I started my investment career by reading every investing article I could find, talking to others and writing software to determine the best property to buy. I decided a C (D?) Class multifamily property was the best option based on my research. Here’s why:

  • The cost per door was relatively low.
  • The (paper) cash flow was excellent.
  • If one unit were empty, I would still have enough rent from the other three to cover my mortgage.
  • The property price was within my price range.
  • It was close enough to where I lived so I could do most of the work.
  • The rent for two units was city-subsidized, so I thought the income from these would be guaranteed.

So, with a friend, I bought my first property.

How Did It Go?

It was a nightmare. I made the mistake of buying a property assuming the tenants would perform. They did not. I soon learned:

  • The city guaranteed a portion of the rent (about 80%), but the tenant never paid their 20%. I talked to an experienced investor, and he told me this was common for most subsidized tenants. He suggested I was better off keeping the nonperforming tenants than evicting them because the replacement tenants would likely behave the same way.
  • The tenants live cash-based lives. They were paid every Friday, cashed their checks, and partied. They regularly said they didn’t have the money to pay rent. From talking to experienced investors, I learned this is common with cash-based tenants. Evicting them would take money and time, and the next tenants would likely be no better. So, this was not an option.
  • I discovered that the previous owner offered a significant discount if the rent was paid in cash. So on Saturday mornings, I went door to door, collecting the rent and offering a similar discount. The area was not safe, and I was always concerned about being robbed.
  • Almost every other month, a tenant skipped out. After they left, the condition of these units was bad, and it took significant time and money to make them rentable. The tenants had no concerns about damaging the units because there would be no way to collect even if I got a judgment against them.

I learned that no matter how inexpensive or good a property looks on paper, as a landlord, you depend on the tenant’s performance. So, the property type does not matter; what matters is having reliable tenants: someone who stays many years, pays the rent on schedule, and takes good care of the property.

What My Research Revealed

When I started our investor services business in 2005, I spent most of my time researching tenant segments for the first few months. Based on my research, I located several subdivisions where the average tenant stay was over five years. I then determined the common characteristics of these properties.

INSTRUCTIONS TO FOLLOW: Please carry on the piece about buying a first rental property, picking up after its last sentence. The material after this passage plays no part in the work.

DATA BELOW:
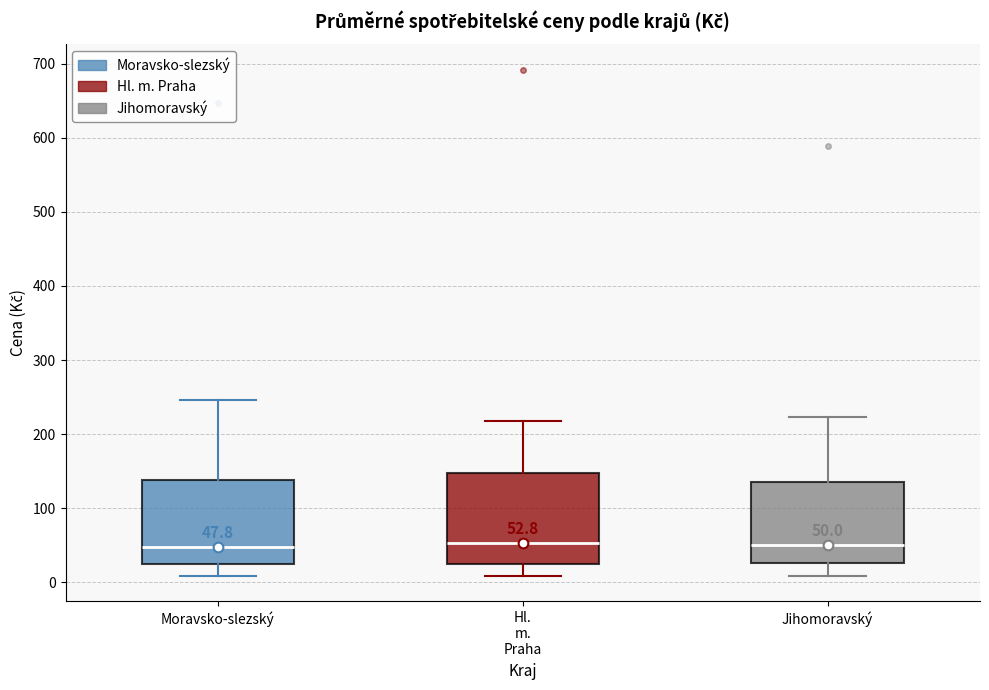

Comparing the boxes themselves (not the whiskers), which one is the tallest?

Hl. m. Praha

TASK RESULT:
However, as an engineer, I needed to validate my research results, since my future business would rely on tenant performance. To confirm my findings, I asked several property managers this question: “If your goal was to have tenants who stayed for many years, paid rent on time, and took care of the property, what properties would you buy?” 

Most property managers directed me to the same types of properties as my research. I was confident I had the right segment.

The tenant defines the property to buy

Over the years, we’ve studied our target tenant demographic: families with elementary school-aged children and a gross household income (today) between $60,000 and $85,000 per year.

A general description of the properties that attract this segment is:

  • Type: Single-family
  • Configuration: Two-plus bedrooms, two-plus baths, two-plus car garage, 1,100 to 2,400 SF, one or two stories, lot size 3,000 SF to 6,000 SF.
  • Rent range: $1,900/month to $2,400/month
  • Location: The map shows the general areas.
Capture

Our shift from a property-focused search to searching for properties that match the housing requirements of our target tenant segment has worked extremely well. Our average tenant stay is over five years; we’ve had seven evictions in 16-plus years.

Lesson Learned

If your goal is financial independence, the property type is not relevant. What matters is the tenant who occupies the property. So, find a tenant segment with a high concentration of reliable people, determine what and where they rent today, and buy similar properties. Forget about guru dogma.